- [TO BE DONE]
1: Who wrote the script for the film discussed in the review of Crazy, Stupid, Love?
2: Reproduce the passage of the Crazy, Stupid, Love review verbatim, from "Almost from the" up to and including "has psychological problems.".
3: Write the next part of the Crazy, Stupid, Love review, picking up after its final sentence.

- [DOCUMENT SEGMENT]

Almost from the very first scene of Crazy, Stupid, Love I couldn’t wait for it to be over. The entire film was aggressively insipid, and dares a viewer to try to like its characters, or believe that any of their behavior is based on real life. Everything these characters do is because the script tells them to, not out of any organic narrative drive. Perhaps worst of all, it ends with one of those public embarrassing moments (a speech at a school graduation, such a cliche) that is so common in movies of this ilk, and even worse, it asks us to believe that the wisest character is a child who clearly has psychological problems.
The film was directed by Glenn Ficarra and John Requa, who wrote the ribald and hysterically funny Bad Santa. The script was written by Dan Fogelman. If any of these gentleman had come to me for advice, which sadly they did not, I would have advised them to scrap what they had and tinker it into a straight farce, which it has all the elements of but little of the elan. One of the scenes with the most potential for humor (which is still botched) is when all the characters come together and the men end up in a backyard brawl. More of this was needed.

(Records with questions)
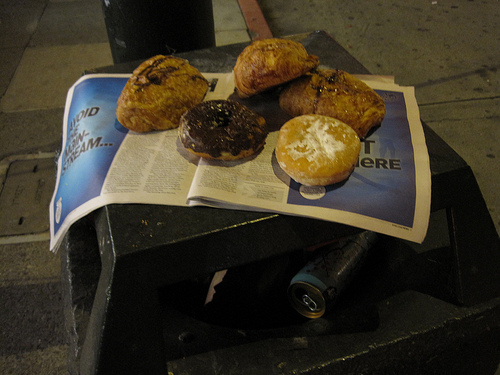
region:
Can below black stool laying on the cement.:
[281, 247, 401, 338]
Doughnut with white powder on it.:
[277, 110, 362, 190]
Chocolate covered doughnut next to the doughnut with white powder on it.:
[178, 92, 270, 165]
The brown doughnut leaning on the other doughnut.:
[228, 35, 324, 98]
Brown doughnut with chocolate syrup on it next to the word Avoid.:
[113, 48, 209, 135]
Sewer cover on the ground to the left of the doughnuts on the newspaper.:
[7, 155, 55, 247]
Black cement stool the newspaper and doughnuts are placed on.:
[47, 113, 498, 325]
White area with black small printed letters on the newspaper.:
[132, 126, 289, 203]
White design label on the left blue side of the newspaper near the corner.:
[53, 197, 67, 225]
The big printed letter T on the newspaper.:
[359, 137, 384, 154]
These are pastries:
[107, 24, 367, 221]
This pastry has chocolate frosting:
[177, 95, 267, 199]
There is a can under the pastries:
[260, 212, 443, 331]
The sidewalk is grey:
[11, 12, 131, 346]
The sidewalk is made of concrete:
[34, 0, 94, 346]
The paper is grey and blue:
[52, 49, 152, 269]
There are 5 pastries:
[104, 28, 392, 199]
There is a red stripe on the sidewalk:
[203, 2, 328, 55]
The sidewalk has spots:
[327, 2, 494, 79]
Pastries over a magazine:
[116, 30, 383, 190]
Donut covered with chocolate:
[172, 87, 267, 162]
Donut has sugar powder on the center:
[275, 111, 363, 187]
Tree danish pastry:
[101, 21, 396, 131]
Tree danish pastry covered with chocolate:
[111, 24, 388, 125]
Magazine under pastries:
[30, 58, 440, 248]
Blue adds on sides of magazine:
[43, 55, 443, 242]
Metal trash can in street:
[40, 7, 498, 372]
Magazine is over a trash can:
[42, 65, 432, 256]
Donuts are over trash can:
[106, 24, 393, 199]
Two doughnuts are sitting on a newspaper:
[181, 101, 365, 193]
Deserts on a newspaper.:
[70, 60, 425, 252]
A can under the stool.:
[287, 253, 417, 318]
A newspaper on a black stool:
[36, 87, 496, 297]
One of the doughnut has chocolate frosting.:
[182, 90, 259, 185]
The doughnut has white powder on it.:
[281, 120, 367, 208]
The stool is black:
[45, 228, 496, 374]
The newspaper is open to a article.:
[51, 87, 426, 246]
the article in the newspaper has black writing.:
[34, 72, 174, 226]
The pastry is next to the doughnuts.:
[226, 36, 398, 134]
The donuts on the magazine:
[114, 31, 384, 188]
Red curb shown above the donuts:
[230, 0, 282, 53]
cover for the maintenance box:
[1, 150, 61, 246]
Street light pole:
[95, 1, 221, 66]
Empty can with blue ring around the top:
[286, 218, 376, 324]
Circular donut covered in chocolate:
[177, 97, 266, 163]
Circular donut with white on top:
[274, 110, 364, 185]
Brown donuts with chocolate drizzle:
[116, 35, 389, 134]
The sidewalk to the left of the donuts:
[0, 0, 275, 371]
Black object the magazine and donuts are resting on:
[55, 28, 490, 372]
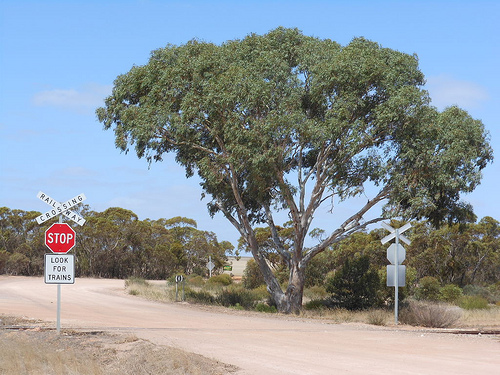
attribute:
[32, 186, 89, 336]
sign — train crossing sign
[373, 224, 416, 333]
sign — silver, railroad crossing sign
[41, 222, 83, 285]
sign — stop sign, train crossing sign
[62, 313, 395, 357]
road — unpaved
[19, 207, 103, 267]
sign — red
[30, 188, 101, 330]
railway — white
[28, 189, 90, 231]
sign — white, railway crossing sign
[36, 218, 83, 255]
stop sign — red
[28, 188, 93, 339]
railway crossing — white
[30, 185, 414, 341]
railway crossing — white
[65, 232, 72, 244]
p — large, white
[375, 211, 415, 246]
sign — grey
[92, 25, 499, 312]
tree — big, large, leafy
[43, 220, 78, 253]
stop sign — red, white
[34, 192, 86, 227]
sign — white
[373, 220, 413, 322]
sign — grey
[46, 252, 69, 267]
look — black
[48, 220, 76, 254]
stop sign — red, white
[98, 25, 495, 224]
leafy — green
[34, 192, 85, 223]
sign — railroad crossing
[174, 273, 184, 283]
sign — a railway sign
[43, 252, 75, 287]
sign — white, black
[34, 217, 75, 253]
sign — octagonal, red, white, a stop sign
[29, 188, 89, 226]
sign — white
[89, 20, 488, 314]
trees — deciduous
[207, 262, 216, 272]
sign — diamond, grey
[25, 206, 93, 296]
sign — stop sign, red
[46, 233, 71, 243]
letters — white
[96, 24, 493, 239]
foliage — green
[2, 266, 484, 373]
road — brown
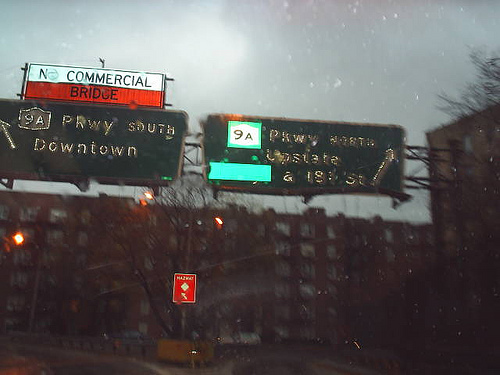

- [THE RESULTS]
1: Dan Fogelman

2:
Almost from the very first scene of Crazy, Stupid, Love I couldn’t wait for it to be over. The entire film was aggressively insipid, and dares a viewer to try to like its characters, or believe that any of their behavior is based on real life. Everything these characters do is because the script tells them to, not out of any organic narrative drive. Perhaps worst of all, it ends with one of those public embarrassing moments (a speech at a school graduation, such a cliche) that is so common in movies of this ilk, and even worse, it asks us to believe that the wisest character is a child who clearly has psychological problems.

3:
Instead the film is one of those weepy dramedies about finding our soul-mate. The opening scene has Julianne Moore telling her husband, Steve Carell, that she wants a divorce. Carell is again playing one of his sad sacks, and the shtick is getting old. She has had an affair with a just-as-dreary office-mate, Kevin Bacon.
Carell, wounded to the core, decides to try out the local watering hole, which apparently is the only bar in town, given how many whopping coincidences erupt. For no good explanation, the bar’s Lothario, Ryan Gosling, takes Carell under his wing and teaches him how to be a lady-killer (don’t talk about yourself is one of the main rules). The two end up as unlikely friends, and with a new wardrobe and an expensive haircut, Gosling manages to turn him into a Don Juan. His first conquest is Marisa Tomei, who ends up sleeping with him when he drops the act and impresses her with his hang-dog honesty. It’s an embarrassingly bad scene for both of them.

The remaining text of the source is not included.